I ask this question not to make us all feel bad, because frankly, it doesn’t really matter if we feel bad. What real value, what concrete reality is made true by our feelings? Here lies just one more way we try to make Christ’s Church and her world-saving mission all about us; it’s just one more way to make us and our feelings the most important thing in the world (it’s Genesis 3 all the way down). This turned-inward perspective is our human madness, but it is a madness revealed and healed by Christ, as St. Peter writes, ‘…you were ransomed from the futile ways inherited from your forefathers, not with perishable things such as silver or gold, but with the precious blood of Christ, like that of a lamb without blemish or spot. He was foreknown before the foundation of the world but was made manifest in the last times for the sake of you who through him are believers in God, who raised him from the dead and gave him glory, so that your faith and hope are in God’ (1 St. Peter 1:18-20). In light of the historical death, resurrection, and ascension of Jesus Christ, where else the apostle demands, would anyone place their faith and hope? But, the apostle knows us, and that’s why this first letter has four more chapters.
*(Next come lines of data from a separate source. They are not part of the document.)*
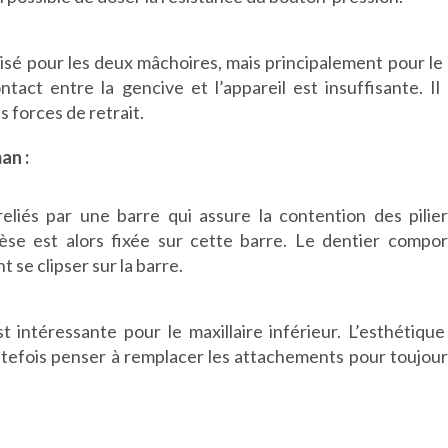
ilisé pour les deux mâchoires, mais principalement pour le 
ntact entre la gencive et l’appareil est insuffisante. 
s forces de retrait.
an :
eliés par une barre qui assure la contention des pilie
èse est alors fixée sur cette barre. Le dentier compo
t se clipser sur la barre.
st intéressante pour le maxillaire inférieur. L’esthétique
utefois penser à remplacer les attachements pour toujours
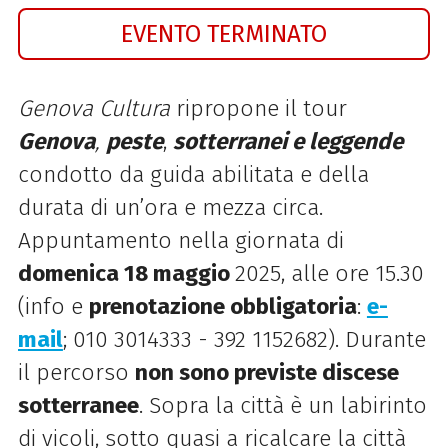
EVENTO TERMINATO
Genova Cultura
ripropone il tour
Genova
,
peste
,
sotterranei e leggende
condotto da guida abilitata e della
durata di un’ora e mezza circa.
Appuntamento nella giornata di
domenica 18 maggio
2025, alle ore 15.30
(info e
prenota
zione obbligatoria
:
e-
mail
; 010 3014333 - 392 1152682). Durante
il percorso
non sono previste discese
sotterranee
. Sopra la città è un labirinto
di vicoli, sotto quasi a ricalcare la città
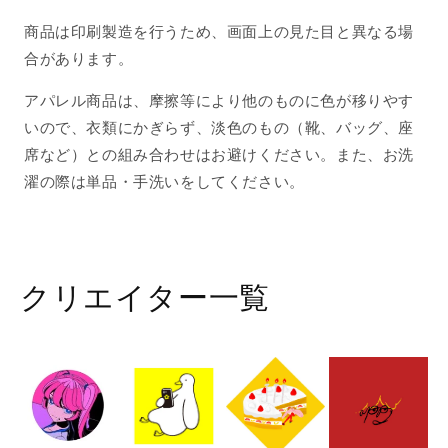
商品は印刷製造を行うため、画面上の見た目と異なる場
合があります。
アパレル商品は、摩擦等により他のものに色が移りやす
いので、衣類にかぎらず、淡色のもの（靴、バッグ、座
席など）との組み合わせはお避けください。また、お洗
濯の際は単品・手洗いをしてください。
クリエイター一覧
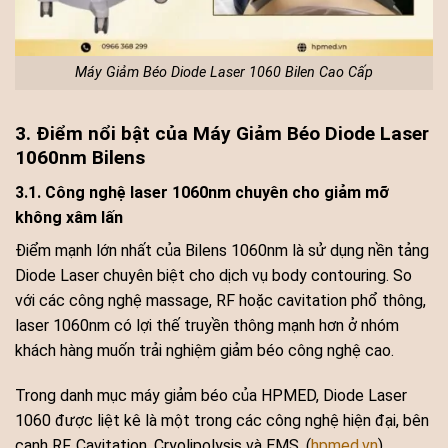
Máy Giảm Béo Diode Laser 1060 Bilen Cao Cấp
3. Điểm nổi bật của Máy Giảm Béo Diode Laser
1060nm Bilens
3.1. Công nghệ laser 1060nm chuyên cho giảm mỡ
không xâm lấn
Điểm mạnh lớn nhất của Bilens 1060nm là sử dụng nền tảng
Diode Laser chuyên biệt cho dịch vụ body contouring. So
với các công nghệ massage, RF hoặc cavitation phổ thông,
laser 1060nm có lợi thế truyền thông mạnh hơn ở nhóm
khách hàng muốn trải nghiệm giảm béo công nghệ cao.
Trong danh mục máy giảm béo của HPMED, Diode Laser
1060 được liệt kê là một trong các công nghệ hiện đại, bên
cạnh RF, Cavitation, Cryolipolysis và EMS. (
hpmed.vn
)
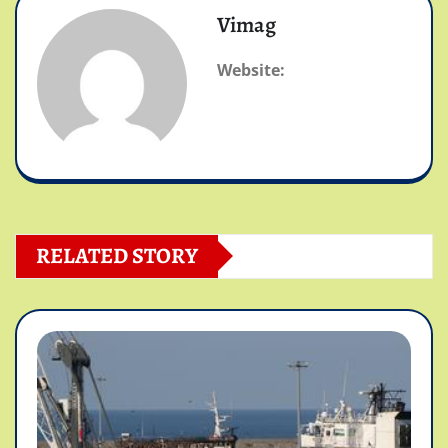
Vimag
Website:
RELATED STORY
He knows we will try and place our faith and hope in our own strength and beauty, our material things or the embrace of another fallen creature—not because we are snarling beasts, but because we crave peace and comfort and thus become beasts in the death struggle for a peace which can only come from God: ‘a peace which passeth all understanding’ because it is the true peace, the true setting right of all things, which we can only trust God to provide.
And so, we are called to acts of prayer and sacrificial love, hospitality and divine service, not because these save us, but because they show us and the world who has saved us. These defiant acts of divine, loving obedience unite us with our ascended Savior, who even now, presents His body and blood as a sacrifice for us in the heavenly court, so we can humbly present the sacrifice of our redeemed hearts to the rusty thrones of the world’s fading powers. They may spit on our sacrifice; they may call us fools and zealots, but we will welcome the chance to share in the suffering of Christ that we may share in His glory.
As the fisherman, turned apostle, turned traitor, turned crucified martyr says today, ‘The end of all things is at hand;’ the purpose of life has been revealed to us in Christ. May our lives be a thankful working out of this cruciform calling until we too ascend to the throne room of heavenly grace—strangers and exiles no more.